Despite the film's success Dors never worked with Thompson again.

==Reception==
The Monthly Film Bulletin wrote: "Assessment of Yield to the Night can only be made on two levels, those of the film itself: the study of a young woman awaiting execution for murder; and the novelettish flashbacks full of rejected and unfaithful lovers, etc. With this latter material we are in familiar screen territory – extensive London location shooting, a flashy camera style, wafer-thin characterisation and improbable motivation. On the film's other level a definite attempt has been made, in the writing and presentation, objectively to penetrate the condemned cell and the doomed psychology of the murderess. As a plea against capital punishment, however, the producers' conception of their drama seems to lack passion, and this makes it difficult to assimilate the film's emotional climate. Diana Dors, her natural exuberance muted, plays Mary Hilton touchingly, evoking gradual but positive sympathy."

Variety called it "a grim form of entertainment."

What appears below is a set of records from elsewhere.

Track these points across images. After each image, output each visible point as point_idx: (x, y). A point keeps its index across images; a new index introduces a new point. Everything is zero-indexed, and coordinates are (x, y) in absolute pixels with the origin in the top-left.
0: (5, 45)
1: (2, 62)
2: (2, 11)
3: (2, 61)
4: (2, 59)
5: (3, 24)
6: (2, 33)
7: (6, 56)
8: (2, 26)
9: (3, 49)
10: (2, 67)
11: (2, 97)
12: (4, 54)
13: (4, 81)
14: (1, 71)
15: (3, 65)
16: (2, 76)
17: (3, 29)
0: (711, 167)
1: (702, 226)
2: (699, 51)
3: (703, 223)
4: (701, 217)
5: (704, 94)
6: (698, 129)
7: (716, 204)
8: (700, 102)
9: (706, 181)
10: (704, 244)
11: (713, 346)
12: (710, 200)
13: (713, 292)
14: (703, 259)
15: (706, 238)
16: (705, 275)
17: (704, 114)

Filmink called it "a masterpiece, a stunningly good drama, where Dors plays a character who never asks for sympathy but gets it anyway: she's guilty of the crime, isn’t friendly to her family or death penalty protestors, still loves the louse who drove her to murder. The movie is full of little touches that speak volumes for Henry's personal experience in prison – the routine of changing guards, the conversations, the way the seconds drag on by, the visiting officials, the small privileges, the overwhelming pressure of the longing for a reprieve – and the final moments are devastating: it's one of the best British movies of the decade."

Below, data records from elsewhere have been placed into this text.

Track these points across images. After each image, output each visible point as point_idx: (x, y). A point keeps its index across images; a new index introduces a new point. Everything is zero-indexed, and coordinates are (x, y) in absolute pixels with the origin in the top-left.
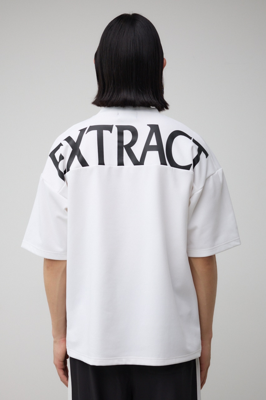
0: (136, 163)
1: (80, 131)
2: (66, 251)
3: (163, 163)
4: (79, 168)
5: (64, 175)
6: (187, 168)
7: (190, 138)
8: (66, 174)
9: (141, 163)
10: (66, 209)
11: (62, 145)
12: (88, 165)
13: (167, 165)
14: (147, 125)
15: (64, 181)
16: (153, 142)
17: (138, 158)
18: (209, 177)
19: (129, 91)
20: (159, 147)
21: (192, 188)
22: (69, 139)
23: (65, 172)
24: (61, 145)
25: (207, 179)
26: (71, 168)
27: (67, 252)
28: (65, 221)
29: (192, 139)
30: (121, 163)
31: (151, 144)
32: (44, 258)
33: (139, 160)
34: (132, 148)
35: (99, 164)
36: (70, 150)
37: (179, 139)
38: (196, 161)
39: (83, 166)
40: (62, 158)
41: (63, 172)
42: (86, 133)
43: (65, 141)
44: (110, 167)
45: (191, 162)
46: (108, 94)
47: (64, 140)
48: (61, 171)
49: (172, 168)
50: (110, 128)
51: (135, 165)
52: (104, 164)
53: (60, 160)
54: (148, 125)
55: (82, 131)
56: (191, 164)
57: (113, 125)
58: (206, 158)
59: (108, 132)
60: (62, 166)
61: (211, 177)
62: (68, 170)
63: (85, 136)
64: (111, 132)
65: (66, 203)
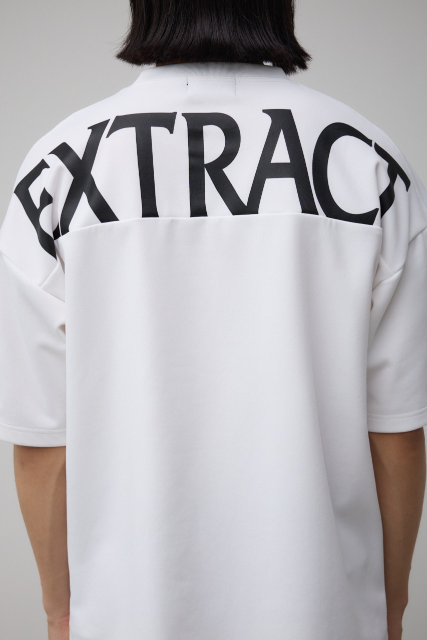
0: (237, 208)
1: (90, 130)
2: (63, 425)
3: (308, 208)
4: (93, 226)
5: (55, 241)
6: (367, 218)
7: (369, 142)
8: (60, 238)
9: (252, 207)
10: (63, 327)
11: (48, 167)
12: (116, 219)
13: (317, 214)
14: (262, 111)
15: (56, 258)
16: (281, 155)
17: (244, 195)
18: (415, 238)
19: (216, 20)
20: (295, 169)
21: (377, 268)
22: (63, 151)
23: (57, 234)
24: (43, 165)
25: (411, 242)
26: (73, 225)
27: (65, 427)
28: (60, 355)
29: (373, 144)
30: (198, 209)
31: (274, 160)
32: (15, 445)
33: (245, 201)
34: (226, 170)
35: (144, 215)
36: (68, 179)
37: (343, 145)
38: (387, 199)
39: (103, 220)
40: (47, 199)
41: (51, 235)
42: (108, 136)
43: (54, 156)
44: (173, 221)
45: (375, 204)
46: (161, 29)
47: (51, 153)
48: (46, 233)
49: (331, 222)
50: (167, 121)
51: (234, 213)
52: (156, 215)
53: (43, 205)
54: (264, 111)
55: (97, 130)
56: (377, 210)
57: (175, 113)
58: (407, 190)
59: (165, 130)
60: (48, 219)
61: (420, 237)
62: (65, 230)
63: (105, 143)
64: (171, 132)
65: (61, 313)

Leslie Halliwell said: "Gloomy prison melodrama vaguely based on the Ruth Ellis case and making an emotional plea against capital punishment."

In British Sound Films: The Studio Years 1928–1959 David Quinlan rated the film as "good", writing: "Convincing, if unrelievedly grim drama that proved its glamorous leading lady really could act."

The Radio Times Guide to Films gave the film 3/5 stars, writing: "Directed with a grim sense of purpose by J Lee Thompson, this sincere plea for the abolition of capital punishment was based on the case of Ruth Ellis, the last woman in Britain to be hanged and whose story was retold some 30 years later with a good deal more style by Mike Newell in Dance with a Stranger. Diana Dors gives one of the best performances of her career as the murderess recalling the circumstances that drove her to kill while waiting to hear if she will be reprieved."

==Accolades==
The movie was nominated for the Palme d'Or at the 1956 Cannes Film Festival.

==In popular culture==
An image of Diana Dors in a cell from the film was used on the cover of the Smiths' Singles album.